(About this task): Print the records without any changes, from the first line through the line that contains "過。跑車的輪胎發出令人陶醉的摩擦聲，它以一種近乎蔑視".

(Records for processing):

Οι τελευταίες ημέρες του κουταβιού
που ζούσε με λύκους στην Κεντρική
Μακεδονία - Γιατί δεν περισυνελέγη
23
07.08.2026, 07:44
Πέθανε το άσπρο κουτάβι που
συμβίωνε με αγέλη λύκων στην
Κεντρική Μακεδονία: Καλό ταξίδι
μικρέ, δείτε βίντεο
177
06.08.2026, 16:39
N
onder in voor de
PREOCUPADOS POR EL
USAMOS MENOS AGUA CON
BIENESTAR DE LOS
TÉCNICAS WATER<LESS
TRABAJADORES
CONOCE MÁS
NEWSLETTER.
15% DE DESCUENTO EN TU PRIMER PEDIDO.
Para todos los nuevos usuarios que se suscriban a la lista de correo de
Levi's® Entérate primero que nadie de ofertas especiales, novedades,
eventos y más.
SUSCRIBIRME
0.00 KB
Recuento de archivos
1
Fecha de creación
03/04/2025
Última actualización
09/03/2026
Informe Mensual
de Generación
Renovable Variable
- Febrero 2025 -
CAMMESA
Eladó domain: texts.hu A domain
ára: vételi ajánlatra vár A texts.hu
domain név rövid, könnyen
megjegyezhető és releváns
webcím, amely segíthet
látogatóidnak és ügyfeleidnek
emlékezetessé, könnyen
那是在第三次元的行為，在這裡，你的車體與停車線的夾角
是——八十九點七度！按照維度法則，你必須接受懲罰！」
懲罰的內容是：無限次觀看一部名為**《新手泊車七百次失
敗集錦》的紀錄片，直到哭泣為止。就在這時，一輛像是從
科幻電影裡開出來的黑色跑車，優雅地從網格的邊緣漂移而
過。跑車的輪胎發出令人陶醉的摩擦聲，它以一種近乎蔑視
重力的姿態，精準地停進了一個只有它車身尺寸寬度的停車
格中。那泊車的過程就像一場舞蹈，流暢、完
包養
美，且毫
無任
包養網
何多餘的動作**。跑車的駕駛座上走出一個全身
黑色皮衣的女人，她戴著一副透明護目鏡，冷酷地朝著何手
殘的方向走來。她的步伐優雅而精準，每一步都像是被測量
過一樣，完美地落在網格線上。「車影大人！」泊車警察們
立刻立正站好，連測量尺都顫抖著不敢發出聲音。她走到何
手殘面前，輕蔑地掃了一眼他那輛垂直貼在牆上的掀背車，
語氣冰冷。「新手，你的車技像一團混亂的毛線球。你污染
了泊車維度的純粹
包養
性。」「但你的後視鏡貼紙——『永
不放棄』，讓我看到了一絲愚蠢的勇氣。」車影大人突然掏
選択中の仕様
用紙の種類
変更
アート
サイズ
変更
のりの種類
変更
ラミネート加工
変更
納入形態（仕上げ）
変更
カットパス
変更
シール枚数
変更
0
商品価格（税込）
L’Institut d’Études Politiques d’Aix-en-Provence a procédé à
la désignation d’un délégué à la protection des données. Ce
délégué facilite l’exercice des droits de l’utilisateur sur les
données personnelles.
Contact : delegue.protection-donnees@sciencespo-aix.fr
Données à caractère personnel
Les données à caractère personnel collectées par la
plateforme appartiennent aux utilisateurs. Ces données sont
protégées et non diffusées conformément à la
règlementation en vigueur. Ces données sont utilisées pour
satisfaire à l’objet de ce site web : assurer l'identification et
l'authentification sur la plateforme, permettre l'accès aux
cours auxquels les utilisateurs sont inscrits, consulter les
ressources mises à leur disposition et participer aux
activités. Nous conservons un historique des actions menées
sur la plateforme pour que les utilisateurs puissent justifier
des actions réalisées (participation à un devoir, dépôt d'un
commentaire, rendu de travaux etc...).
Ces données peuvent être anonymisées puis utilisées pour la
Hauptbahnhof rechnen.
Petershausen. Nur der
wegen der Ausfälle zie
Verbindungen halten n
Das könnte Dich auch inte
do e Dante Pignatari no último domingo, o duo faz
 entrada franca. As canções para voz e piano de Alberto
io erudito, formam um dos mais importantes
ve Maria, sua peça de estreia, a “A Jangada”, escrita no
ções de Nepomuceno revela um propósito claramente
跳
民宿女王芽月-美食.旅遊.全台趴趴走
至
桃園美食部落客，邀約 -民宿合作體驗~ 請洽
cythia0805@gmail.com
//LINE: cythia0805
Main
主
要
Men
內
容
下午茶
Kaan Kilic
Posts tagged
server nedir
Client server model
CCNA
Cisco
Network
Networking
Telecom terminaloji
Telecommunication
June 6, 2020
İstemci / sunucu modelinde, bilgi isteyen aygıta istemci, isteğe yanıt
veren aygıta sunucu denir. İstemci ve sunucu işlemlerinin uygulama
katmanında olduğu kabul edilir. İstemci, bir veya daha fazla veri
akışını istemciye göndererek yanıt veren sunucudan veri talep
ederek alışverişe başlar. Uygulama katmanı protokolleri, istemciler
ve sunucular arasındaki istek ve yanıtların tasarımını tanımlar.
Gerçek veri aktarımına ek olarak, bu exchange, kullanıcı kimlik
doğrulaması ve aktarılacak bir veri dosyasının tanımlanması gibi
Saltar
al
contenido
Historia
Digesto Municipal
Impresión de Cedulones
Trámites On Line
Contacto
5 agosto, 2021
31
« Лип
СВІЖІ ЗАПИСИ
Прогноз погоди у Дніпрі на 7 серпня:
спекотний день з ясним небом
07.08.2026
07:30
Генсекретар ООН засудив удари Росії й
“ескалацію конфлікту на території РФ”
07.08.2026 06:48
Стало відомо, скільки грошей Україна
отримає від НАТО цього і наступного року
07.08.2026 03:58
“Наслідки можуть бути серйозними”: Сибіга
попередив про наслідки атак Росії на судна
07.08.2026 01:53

(Expected answer):
Οι τελευταίες ημέρες του κουταβιού
που ζούσε με λύκους στην Κεντρική
Μακεδονία - Γιατί δεν περισυνελέγη
23
07.08.2026, 07:44
Πέθανε το άσπρο κουτάβι που
συμβίωνε με αγέλη λύκων στην
Κεντρική Μακεδονία: Καλό ταξίδι
μικρέ, δείτε βίντεο
177
06.08.2026, 16:39
N
onder in voor de
PREOCUPADOS POR EL
USAMOS MENOS AGUA CON
BIENESTAR DE LOS
TÉCNICAS WATER<LESS
TRABAJADORES
CONOCE MÁS
NEWSLETTER.
15% DE DESCUENTO EN TU PRIMER PEDIDO.
Para todos los nuevos usuarios que se suscriban a la lista de correo de
Levi's® Entérate primero que nadie de ofertas especiales, novedades,
eventos y más.
SUSCRIBIRME
0.00 KB
Recuento de archivos
1
Fecha de creación
03/04/2025
Última actualización
09/03/2026
Informe Mensual
de Generación
Renovable Variable
- Febrero 2025 -
CAMMESA
Eladó domain: texts.hu A domain
ára: vételi ajánlatra vár A texts.hu
domain név rövid, könnyen
megjegyezhető és releváns
webcím, amely segíthet
látogatóidnak és ügyfeleidnek
emlékezetessé, könnyen
那是在第三次元的行為，在這裡，你的車體與停車線的夾角
是——八十九點七度！按照維度法則，你必須接受懲罰！」
懲罰的內容是：無限次觀看一部名為**《新手泊車七百次失
敗集錦》的紀錄片，直到哭泣為止。就在這時，一輛像是從
科幻電影裡開出來的黑色跑車，優雅地從網格的邊緣漂移而
過。跑車的輪胎發出令人陶醉的摩擦聲，它以一種近乎蔑視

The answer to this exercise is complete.